The Bottom-of-the-Boat Pumps
If you absolutely positively have to keep shooting no matter what the conditions, you want a pump gun. And if you treat your pump guns badly, as so many waterfowlers do, you want them to be cheap. Like these guns. Mossberg model 500
$422 | mossberg.com
The lowly 500 gets treated like a poor man’s 870 except by the U.S. military, which test-fired and tortured the gun until it passed the demanding 3443 Mil Spec standards. The 500 is a durable gun, light in weight, surprisingly slick to pump. And it has a tang safety for ambidextrous use. You can get it in wood-blued steel, basic black, or camouflage. All three are tougher than you are.
_ $399 | weatherby.com_
Weatherby’s new budget-priced Turkish pump gun comes with a synthetic stock that should take the abuses of waterfowling in stride.
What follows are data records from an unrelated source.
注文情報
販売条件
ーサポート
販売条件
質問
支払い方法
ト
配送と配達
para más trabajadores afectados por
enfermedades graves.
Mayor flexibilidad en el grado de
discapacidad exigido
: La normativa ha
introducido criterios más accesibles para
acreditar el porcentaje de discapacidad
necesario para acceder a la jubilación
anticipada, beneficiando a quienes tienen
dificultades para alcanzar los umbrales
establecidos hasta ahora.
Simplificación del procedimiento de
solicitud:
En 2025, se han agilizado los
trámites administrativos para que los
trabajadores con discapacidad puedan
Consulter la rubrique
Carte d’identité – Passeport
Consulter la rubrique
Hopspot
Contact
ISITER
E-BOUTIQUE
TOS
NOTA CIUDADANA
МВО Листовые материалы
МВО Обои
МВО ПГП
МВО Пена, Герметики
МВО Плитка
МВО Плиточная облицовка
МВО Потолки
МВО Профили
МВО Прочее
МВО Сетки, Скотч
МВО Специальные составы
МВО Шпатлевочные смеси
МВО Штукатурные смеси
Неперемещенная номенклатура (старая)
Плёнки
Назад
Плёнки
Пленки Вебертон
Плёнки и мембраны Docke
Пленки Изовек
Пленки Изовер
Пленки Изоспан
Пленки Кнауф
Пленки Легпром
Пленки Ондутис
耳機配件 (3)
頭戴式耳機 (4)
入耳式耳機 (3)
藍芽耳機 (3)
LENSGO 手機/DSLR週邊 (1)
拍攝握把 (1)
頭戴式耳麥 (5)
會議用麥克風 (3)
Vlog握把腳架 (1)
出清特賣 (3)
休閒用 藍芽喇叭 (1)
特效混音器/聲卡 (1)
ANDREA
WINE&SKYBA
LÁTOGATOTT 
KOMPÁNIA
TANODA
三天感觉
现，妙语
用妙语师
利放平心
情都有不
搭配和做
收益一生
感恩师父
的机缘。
It’s slick-handling and light, and the easy-to-find slide release is a nice feature. Granted, this gun doesn’t have the established 110-year combined track record of the 870 and Model 500, but if preliminary indications are anything, Weatherby did its due diligence and the gun works.
Remington 870 Express Super Mag
**_ $577 | remington.com_
**With 10 million made since 1950, the 870 has proved itself everywhere from the 27-yard line to the Tet Offensive. A little mud and ice aren’t going to stop it. If you do gum it up, it’s easy to take apart, and there are tons of aftermarket gadgets available. Spend a little extra for the waterfowl camo version–the matte finish on a plain Express turns orange at a drop of water.